● **Исходный текст**
%%
Гирин не дал ему высказать второй, очевидно, хорошо подготовленной фразы.
— Сводить — выражение, не соответствующее действительности. Не будем играть пустыми словами. Я думаю, что главные устои наших ощущений прекрасного находятся в области подсознательной памяти и порождены не каким-то сверхъестественным наитием, а совершенно реальным, громадной длительности, опытом бесчисленных поколений. Что касается Фрейда, то тут недоразумение.
%%
● **Исходные данные**
%%
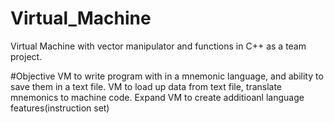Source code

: # Virtual_Machine
Virtual Machine with vector manipulator and functions in C++ as a team project.

#Objective
VM to write program with in a mnemonic language, and ability to save them in a text file.
VM to load up data from text file, translate mnemonics to machine code.
Expand VM to create additioanl language features(instruction set)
%%
● **Задача**
Переведите на английский язык предложение из исходного текста: «Гирин не дал ему высказать второй, очевидно, хорошо подготовленной фразы».

● **Результат упражнения**
Girin did not let him utter his second, evidently well-prepared phrase.